Friday, June 19, 2020

Mathematics in the Second Plane of Development

In the preschool setting, it is not uncommon for tamariki to return to the same piece of material over and over again in a quest for the satisfaction that comes from mastering that particular piece of equipment. 

During the Second Plane (6 to 12 years), children usually enjoy more challenge and variety in their work choices. They are often inspired by work that other children are doing and are keen to move onto abstraction of mathematical concepts. However, it is important that children are able to consolidate learning, otherwise they could miss out on fundamental building blocks and end up with 'gaps' in their understanding. 

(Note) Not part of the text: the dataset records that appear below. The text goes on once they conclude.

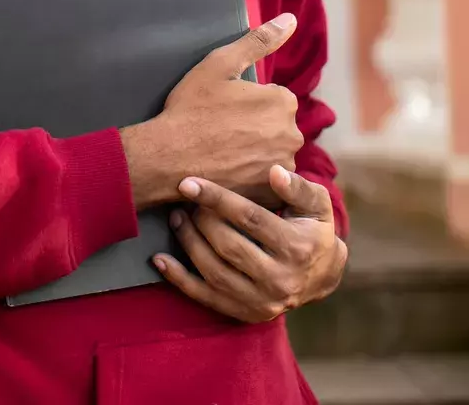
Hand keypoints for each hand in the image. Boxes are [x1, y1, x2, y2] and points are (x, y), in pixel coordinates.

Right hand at [120, 15, 303, 209]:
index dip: (247, 103)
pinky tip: (229, 172)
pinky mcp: (270, 194)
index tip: (224, 109)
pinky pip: (266, 180)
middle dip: (255, 128)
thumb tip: (290, 19)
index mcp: (283, 101)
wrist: (169, 157)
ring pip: (272, 153)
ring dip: (255, 153)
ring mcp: (282, 168)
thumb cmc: (191, 108)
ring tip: (223, 153)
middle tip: (221, 131)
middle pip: (276, 127)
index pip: (273, 98)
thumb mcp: (220, 64)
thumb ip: (259, 40)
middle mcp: (292, 135)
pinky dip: (251, 177)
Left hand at [154, 164, 347, 322]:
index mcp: (297, 247)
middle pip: (228, 246)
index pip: (250, 219)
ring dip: (188, 243)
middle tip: (182, 201)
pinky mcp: (248, 314)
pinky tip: (160, 260)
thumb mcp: (317, 204)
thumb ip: (297, 187)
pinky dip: (180, 280)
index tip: (188, 183)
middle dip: (199, 220)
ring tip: (176, 219)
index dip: (217, 199)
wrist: (323, 275)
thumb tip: (273, 171)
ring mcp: (263, 302)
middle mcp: (280, 279)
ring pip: (214, 272)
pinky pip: (207, 298)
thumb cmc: (313, 228)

Learning basic addition and subtraction facts, identifying fractions, and practising times tables help students to use their working memory on solving more complicated mathematical problems rather than spending valuable mental energy on these operations.  However, since children in the Second Plane are less enamoured with repetition, how can these skills be practised whilst still keeping students engaged?

I have found that variety is the spice of life in our classroom. Students complete a number of different mathematical tasks which offer challenge but also include valuable practise of skills. Here are some examples:

Addition Snake Game

This student is adding and exchanging coloured beads for bars of ten golden beads. Later he is shown how to check his answer by laying the coloured beads next to the golden beads. The student starts to see combinations which add up to ten.



Other students have been introduced to ratio. They started off comparing different ratios using coloured play dough and coloured water. 

Mixing blue and yellow play dough in different ratios


Mixing blue and yellow coloured water in different ratios


The results

Later, students were ready to apply their knowledge to solving ratio problems. The challenge of this work keeps students engaged but all the while they are practising multiplication and division facts as well as refining their fraction knowledge. 

Ratio problems

Using drawings to solve ratio problems

Each week we have two different levels of math challenges. Here two students are solving the following word problem using drawings:



Solving the math challenge


These math challenges provide engagement for the children as well as opportunities to reinforce multiplication and division facts and fraction knowledge. The Montessori classroom offers children the gift of time to explore and understand different mathematical concepts without being rushed off to the next task. 

There are numerous other ways children can reinforce mathematical learning in our classroom. Playing games with other children, observing others working, returning to familiar equipment, etc. Maths is fun and engaging in our classroom!